*** Records ***
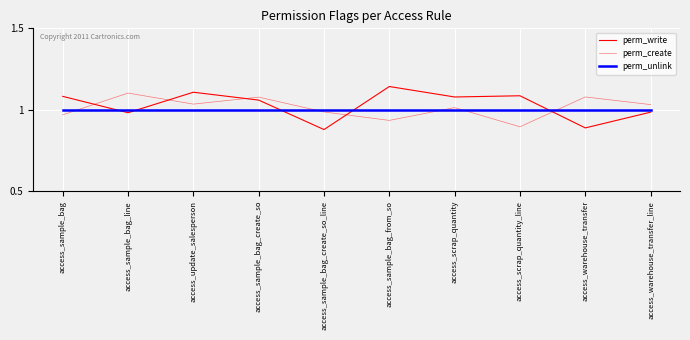

What is the spread (max minus min) of values at access_sample_bag_create_so?

0.1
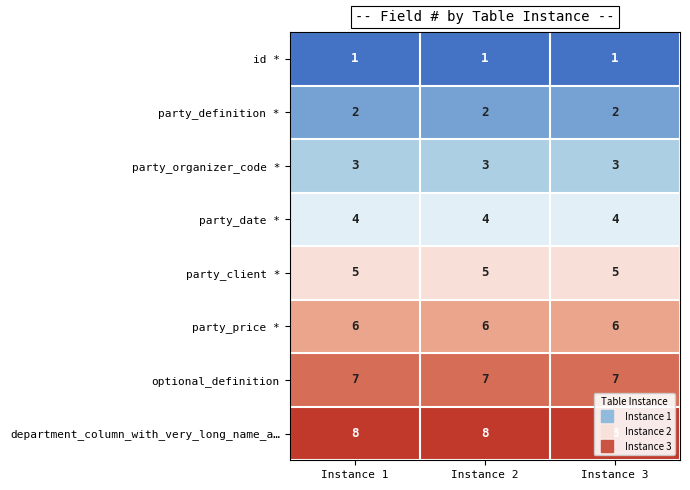

Is it true that party_client * equals 5 at Instance 1?

True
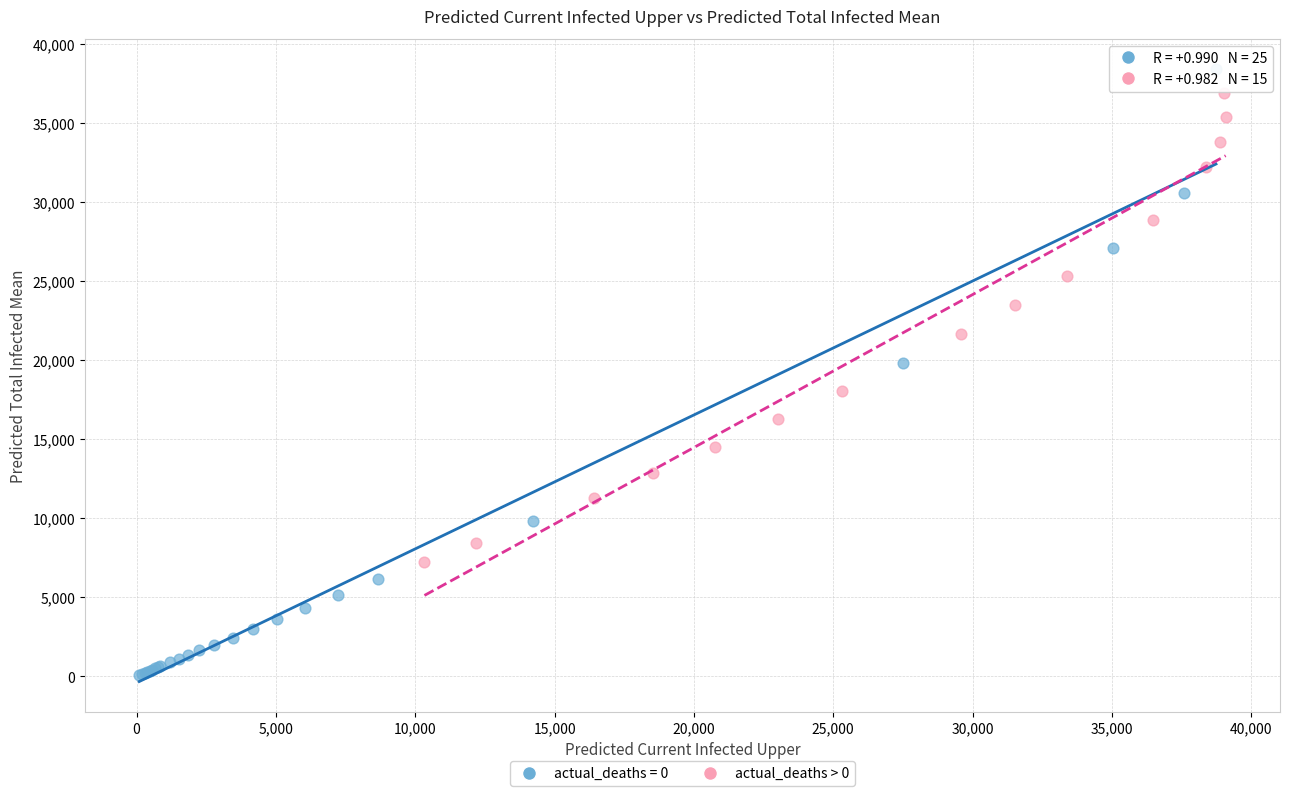

Which series has the widest spread of Y values?

actual_deaths = 0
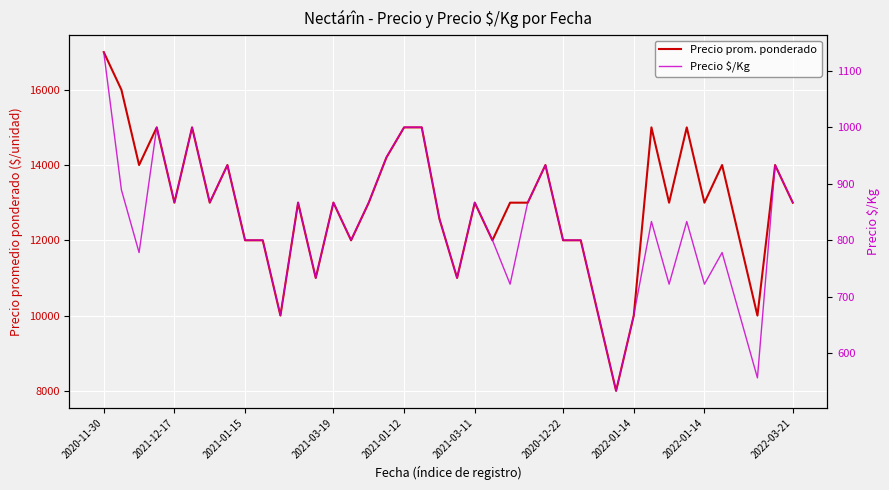

List the series in order of their overall mean, highest first.

Precio prom. ponderado, Precio $/Kg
*** End of Records ***
Turn the material above into a numbered list with one line per item. Skip the blank lines and leave out the pictures.

### The completed task
1. What is the spread (max minus min) of values at access_sample_bag_create_so?
2. 0.1
3. Is it true that party_client * equals 5 at Instance 1?
4. True
5. Which series has the widest spread of Y values?
6. actual_deaths = 0
7. List the series in order of their overall mean, highest first.
8. Precio prom. ponderado, Precio $/Kg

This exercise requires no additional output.